I see a lot more smiles these days. Maybe because I see vaccinated people without a mask, living their lives without the fear of hurting another individual. And then maybe it is hope that seemed buried for quite a while this past year as we tried to optimistically look forward, but saw so many roadblocks ahead. I see people at mass I have not seen in over a year, vaccinated and excited to connect with people again. You can kind of feel the hope in the air, as life starts to look more like it used to.

Yet even with this hope, this weekend reminded me that there are still a lot of people hurting. There are people celebrating their first Mother’s Day without their mother. Children dreading a Father’s Day without their father. Grandmothers bringing their grandchildren to mass because their husband no longer stands next to them. Many are hurting over the loss of loved ones, but equally, people are hurting over the loss of relationships and connections with others, the loss of experiences that can’t be replaced- prom or going away for a first year of college, or reunions and celebrations.

COVID took away a lot of things this year, but the opportunity to grieve with people was one of the saddest losses. You might hear of someone dying, but you couldn’t go to the funeral because of limits on attendance. And then you didn’t see their surviving family members because you weren’t fully vaccinated and you were trying to follow the health recommendations as best you could.
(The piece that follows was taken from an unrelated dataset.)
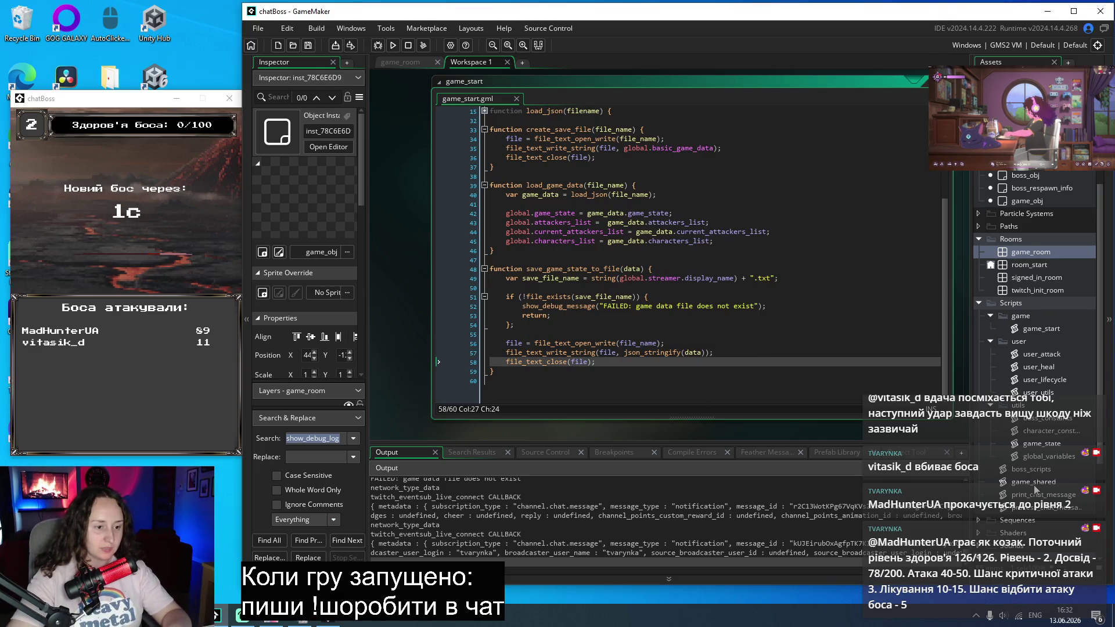
double_click(1035, 485)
And now, maybe even a full year after some of these losses, you see someone sitting alone and that part of your heart that never got to grieve finally “gets it.” The grief that that person has been experiencing for over a year, mostly alone, is finally yours and then what do you do with it?  

One of my favorite, and incidentally the shortest, verses in the Bible is John 11:35,“Jesus wept.” Jesus came to Mary and Martha after the devastating loss of their brother. He knew he was about to raise Lazarus from the dead, and that his family members would be reunited with him again. Yet as they grieved next to him, he wept. Sometimes, in the depths of my sorrow, I have imagined Jesus sitting next to me, crying with me. No words. Just him and our tears.  It doesn’t take away the grief, but I don’t feel quite so alone in my grief. 

As we join with people who have experienced a loss this year, we can’t bring back loved ones or take away the suffering. But maybe we can just weep with someone. Share in their grief, even when there are no words to say, to show them they are not alone in their sorrow. 

We can commit to pray for people going through hard times, believing that God can use us, even when the circumstances make it difficult to be physically with them. Prayer should never be a “cop-out,” or a way to get away with not actually doing something for another person, but when we pray, we can believe that God is moving, and that He will lead us when there is an opportunity to physically do something for others. 

Or maybe we can laugh with them. We can reminisce about the wonderful memories that we have and keep loved ones alive with our stories. There is no script for what we should say and only the Holy Spirit can really guide us as we seek to be used by Him to bring comfort and connection.

Connection is really the key. Connecting ourselves with others and ultimately allowing our lives to be a tool to connect others with God. We serve a God who is compassionate and loving and listens. I pray that even in my imperfection, I can get out of the way enough to let God work in me and through me so others can experience the only peace that can meet us in our grief. 

Grief is not something that you get over, but when we can sit with the author of peace, grief can become an old friend that reminds us that we have loved and been loved in return. And that is something we can share with others and that can never be taken away.

Kasey Carty Jordan is a former missionary to China and currently serves in youth ministry with her husband Kurt at their Catholic parish. She is also the Executive Director of Camp to Belong-Georgia, a non-profit that serves siblings separated in foster care. She currently resides in Monticello.